例えば、特許文献1では、中空成形品の表面光沢改善を目的として、高密度ポリエチレンとポリプロピレンとのブレンドポリマーが使用されている。また、特許文献2では、ポリプロピレンを、真空成形、圧空成形、中空成形、発泡成形等する際における成形性改善を目的として、高分子量ポリエチレンを添加する手法が開示されている。
【0004】
しかしながら、2成分以上のポリオレフィン樹脂を含むポリオレフィンアロイは、それぞれの樹脂の相容性が十分でない場合が多く、各樹脂が相分離する構造をとることが多い。この場合、相同士の界面が構造上弱く、例えば、引張試験等で測定される機械物性の低下を招くことがあった。また、相同士の界面での光の反射や屈折率の違いにより、成形体の透明性が低下するなど、美観が悪化する場合もあった。さらに、成形性が悪化する場合もあった。
【0005】
このようなポリオレフィン樹脂同士の相容性を改善するために、ポリオレフィンアロイに添加剤を加える試みがなされてきた。

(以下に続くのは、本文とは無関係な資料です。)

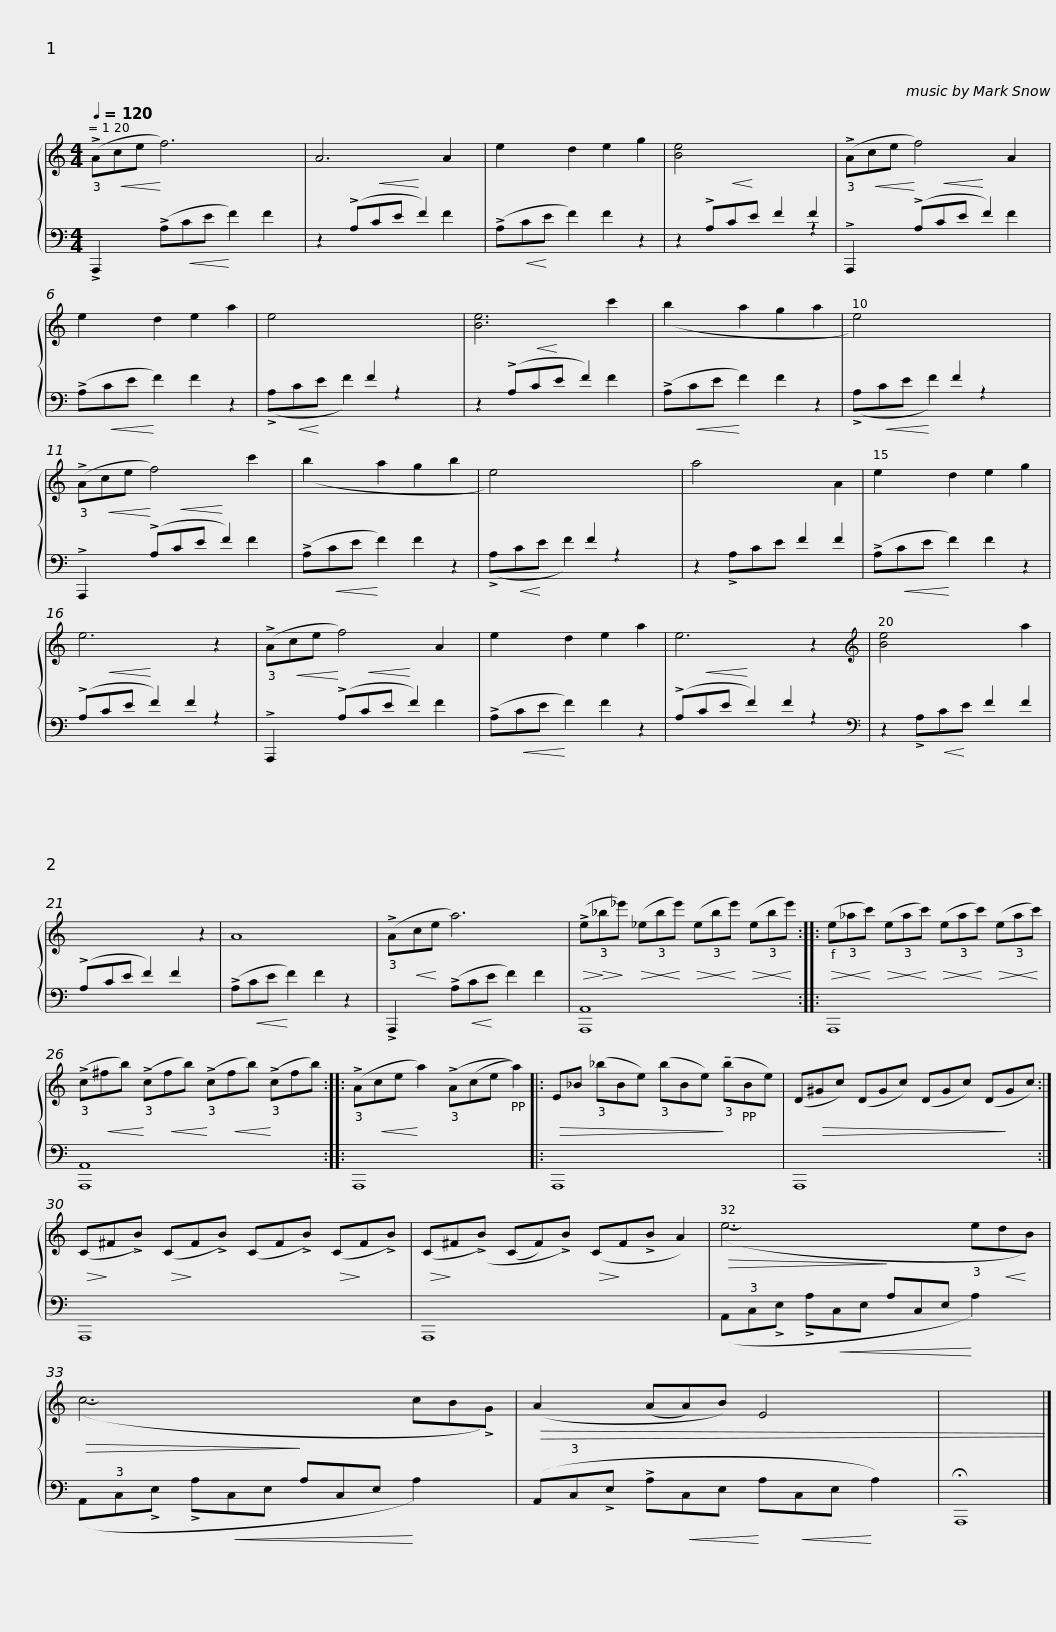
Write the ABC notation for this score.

X:1
%%score { 1 | ( 2 3 ) }
L:1/8
Q:1/4=120
M:4/4
I:linebreak $
K:C
V:1 treble
V:2 bass
V:3 bass
V:1
 (!>!A!<(!ce!<)! f6) x | A6 A2 | e2- x d2 e2 g2 | [Be]4 x[I:staff +1] F2 F2 |$[I:staff -1] (!>!A!<(!ce!<)! f4) A2 | %5
 e2- x d2 e2 a2 | e4[I:staff +1] F2[I:staff -1] x2 | [Be]6 c'2 |$ (b2 x a2 g2 a2 |$ e4)[I:staff +1] F2[I:staff -1] x2 | %10
 (!>!A!<(!ce!<)! f4) c'2 | (b2 x a2 g2 b2 | e4)[I:staff +1] F2[I:staff -1] x2 |$ a4 x[I:staff +1] F2 F2 |$[I:staff -1] e2- x d2 e2 g2 | %15
 e6 z2 | (!>!A!<(!ce!<)! f4) A2 | e2- x d2 e2 a2 |$ e6 z2 |$[K:treble] [Be]4 x[I:staff +1] F2 F2 | %20
 (!>!A,CE F2) F2[I:staff -1] z2 | A8 x | (!>!A!<(!c!<)!e a6) x |$!>(! (!>!e!>)!!>(!_b!>)!_e')!>(! (_e!>)!!<(!b!<)!e')!>(! (e!>)!!<(!b!<)!e')!>(! (e!>)!!<(!b!<)!e') ::!>(! (e!>)!!<(!_a!<)!c')!>(! (e!>)!!<(!a!<)!c')!>(! (e!>)!!<(!a!<)!c')!>(! (e!>)!!<(!a!<)!c') |$ %25
 (!>!c!<(!^fb)!<)! (!>!c!<(!fb)!<)! (!>!c!<(!fb)!<)! (!>!cfb) :: (!>!A!<(!ce!<)! a2) (!>!A(ce a2)) |:!>(! E_B (_bBe) (bBe)!>)! (!tenuto!bBe) |$ (D!>(!^Gc) (DGc) (DGc) (D!>)!Gc) :|!>(! (C!>)!^F!>!B)!>(! (C!>)!F!>!B) (CF!>!B)!>(! (C!>)!F!>!B) | %30
!>(! (C!>)!^F(!>!B) (CF)!>!B)!>(! (C!>)!F!>!B A2) |$!>(! (e6-!>)![I:staff +1] A,C,E,[I:staff -1] e!<(!d!<)!B) |!>(! (c6-!>)![I:staff +1] A,C,E,[I:staff -1] cB!>!G) |!>(! (A2- x (AA)B) E4 x |[I:staff +1] !fermata!A,,,8 |] %35
V:2
 !>!A,,,2 x (!>!A,!<(!CE!<)! F2) F2 | z2 (!>!A,!<(!CE!<)! F2) x | (!>!A,!<(!C!<)!E F2) F2 z2 | z2 !>!A,!<(!C!<)!E x4 |$ !>!A,,,2 x (!>!A,!<(!CE!<)! F2) x | %5
 (!>!A,!<(!CE!<)! F2) F2 z2 | (!>!A,!<(!C!<)!E F2) z2 x | z2 (!>!A,!<(!C!<)!E F2) x |$ (!>!A,!<(!CE!<)! F2) F2 z2 |$ (!>!A,!<(!CE!<)! F2) z2 x | %10
 !>!A,,,2 x (!>!A,!<(!CE!<)! F2) x | (!>!A,!<(!CE!<)! F2) F2 z2 | (!>!A,!<(!C!<)!E F2) z2 x |$ z2 !>!A,CE x4 |$ (!>!A,!<(!CE!<)! F2) F2 z2 | %15
 (!>!A,!<(!CE!<)! F2) F2 x | !>!A,,,2 x (!>!A,!<(!CE!<)! F2) x | (!>!A,!<(!CE!<)! F2) F2 z2 |$ (!>!A,!<(!CE!<)! F2) F2 x |$[K:bass] z2 !>!A,!<(!C!<)!E x4 | %20
 x9 | (!>!A,!<(!CE!<)! F2) F2 z2 | !>!A,,,2 x (!>!A,!<(!C!<)!E F2) F2 |$ A,,8 x4 :: A,,,8 x4 |$ %25
 A,,8 x4 :: A,,,8 x2 |: A,,,8 x3 |$ A,,,8 x4 :| A,,,8 x4 | %30
 A,,,8 x3 |$ (A,,C,!>!E, !>!A,!<(!C,E, x3!<)! A,2) x | (A,,C,!>!E, !>!A,!<(!C,E, x3!<)! A,2) x | (A,,C,!>!E, !>!A,!<(!C,E,!<)! A,!<(!C,E,!<)! A,2) | x8 |] %35
V:3
 x10 | x6 F2 | x9 | x7 z2 |$ x7 F2 | %5
 x9 | x5 z2 x | x6 F2 |$ x9 |$ x5 z2 x | %10
 x7 F2 | x9 | x5 z2 x |$ x7[I:staff -1] A2 |$ x9 | %15
 x6[I:staff +1] z2 | x7 F2 | x9 |$ x6 z2 |$[K:bass] x7[I:staff -1] a2 | %20
 x9 | x9 | x10 |$[I:staff +1] A,,,8 x4 :: x12 |$ %25
 A,,,8 x4 :: x10 |: x11 |$ x12 :| x12 | %30
 x11 |$ x12 | x12 | x11 | x8 |] %35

例えば、特許文献3では、ポリプロピレンにポリエチレンを添加する際のポリプロピレンとポリエチレンの相容性を改善するために、ポリエチレン系ワックスが添加されている。
【先行技術文献】
【特許文献】
【0006】
【文献】特開昭62-59646号公報
【文献】特開2002-80653号公報
【文献】国際公開第2016/068312号
【発明の概要】
【発明が解決しようとする課題】
【0007】
前述の特許文献3では、前記ワックスを用いることで、紡糸性という成形性は改善される一方で、このワックスは、ポリエチレンとポリプロピレンとの相容性が十分でないため、十分な透明性を有さない成形体が得られることがあり、さらなる透明性向上のニーズがあった。
【0008】
本発明の一実施形態は、成形性に優れる樹脂組成物であり、引張特性および透明性にバランスよく優れる成形体を形成できる樹脂組成物を提供する。
【課題を解決するための手段】
【0009】
本発明者が研究を進めた結果、下記構成例によれば、前記課題を解決できることを見出した。本発明の構成例は、以下の通りである。
【0010】
[1] 2種類以上のポリオレフィン樹脂(A)と、
下記要件(b-1)~(b-3)を満たすα-オレフィン(共)重合体(B)と、
を含み、
前記α-オレフィン(共)重合体(B)の含有量が0.05~10質量%である、樹脂組成物。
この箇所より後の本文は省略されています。